Think about the racist and sexist environment he oversaw at Tesla while consistently fighting their attempts to unionize; the way he’s misled the public about the capabilities of Tesla’s assisted driving features, which has contributed to crashes and even deaths; or even how he’s using the hype around SpaceX to get away with threatening a protected wildlife refuge in Texas. Again and again, he refuses to consider his impact on other people and environments as he pushes forward with the projects he wants to see realized. He displays little empathy for others, so when he complains about the repercussions of his actions — while refusing to acknowledge most of the times he’s done something wrong — it’s hard to feel much empathy for him either.
A few final points
To round off this breakdown of the BBC interview, a few lighter points:
- Musk says he doesn’t support a TikTok ban, even if it means more people would end up using Twitter.
- When pressed on ending Twitter’s Covid misinformation policy, Musk says “Covid is no longer an issue” and repeats anti-vaxx nonsense, asking when the BBC will apologize for spreading misinformation on masking and the side effects of vaccines. Coming from the man who tweeted on March 19, 2020 that there’s be “close to zero new cases in the US” by the end of April then caused an outbreak at the Fremont, California Tesla factory in May 2020 after reopening it in defiance of public health rules, we shouldn’t expect much better, but it is concerning that he controls such an important platform for disseminating information.
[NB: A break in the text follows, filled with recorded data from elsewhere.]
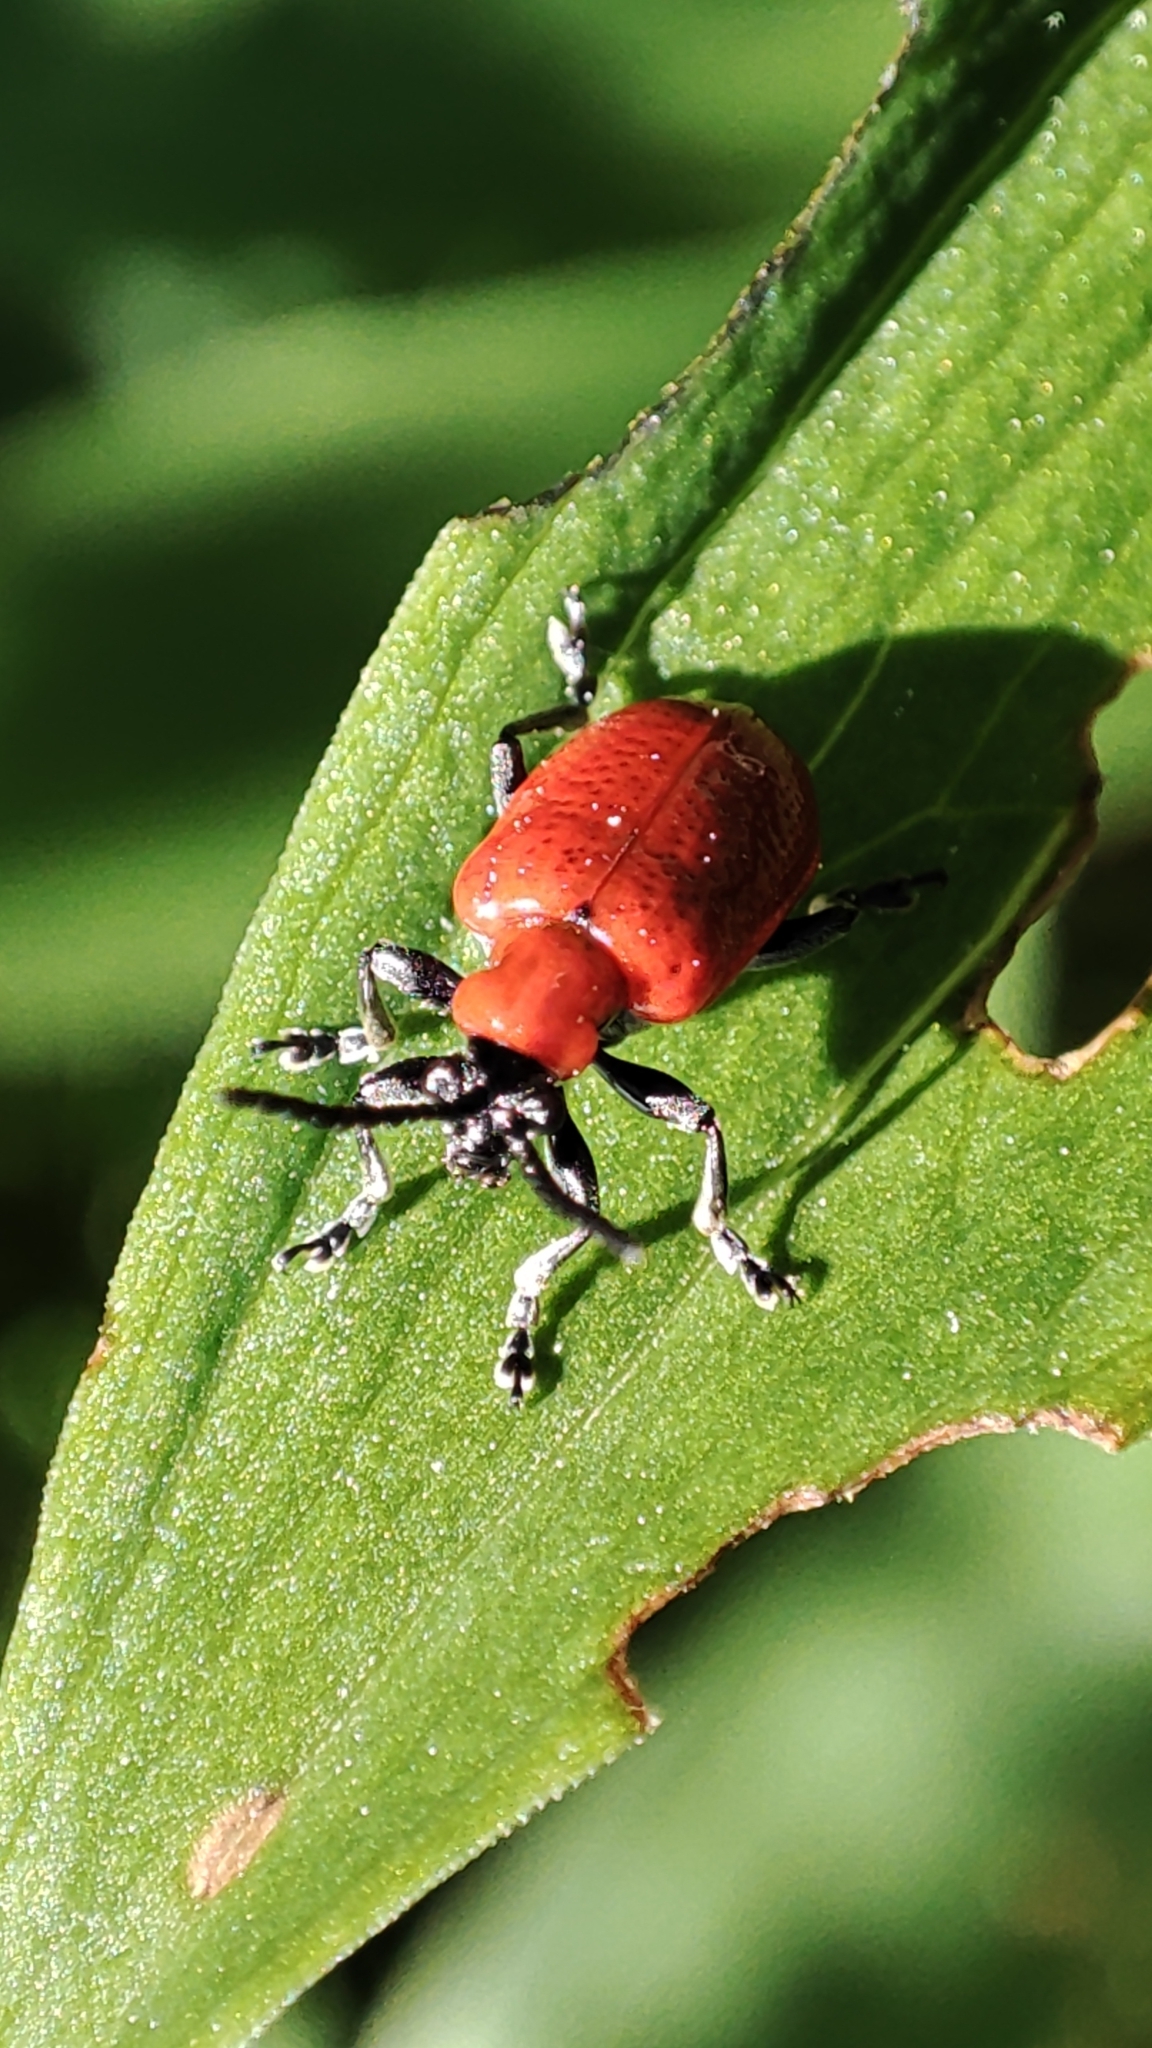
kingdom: Animalia
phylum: Arthropoda
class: Insecta
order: Coleoptera
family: Chrysomelidae
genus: Lilioceris
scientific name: Lilioceris lilii
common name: Lily beetle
- After the official interview was over, Clayton asked Musk about the emerald mine in Zambia, incorrectly calling it a diamond mine. As I tweeted in January, the Musk family has been very active in trying to rewrite the history on the emerald mine recently. Musk tells Clayton he wants to see a photo of the mine, and that his father never owned a stake in one. “It doesn’t exist. It’s fake,” says Musk. But in 2014, he was saying something much different. “This is going to sound slightly crazy, but my father also had a share in an Emerald mine in Zambia,” he said at the time. “I was 15 and really wanted to go with him but didn't realize how dangerous it was. I couldn't find my passport so I ended up grabbing my brother's - which turned out to be six months overdue! So we had this planeload of contraband and an overdue passport from another person. There were AK-47s all over the place and I'm thinking, ‘Man, this could really go bad.’” If I was bragging about such a story, I guess I might be trying to rewrite history too.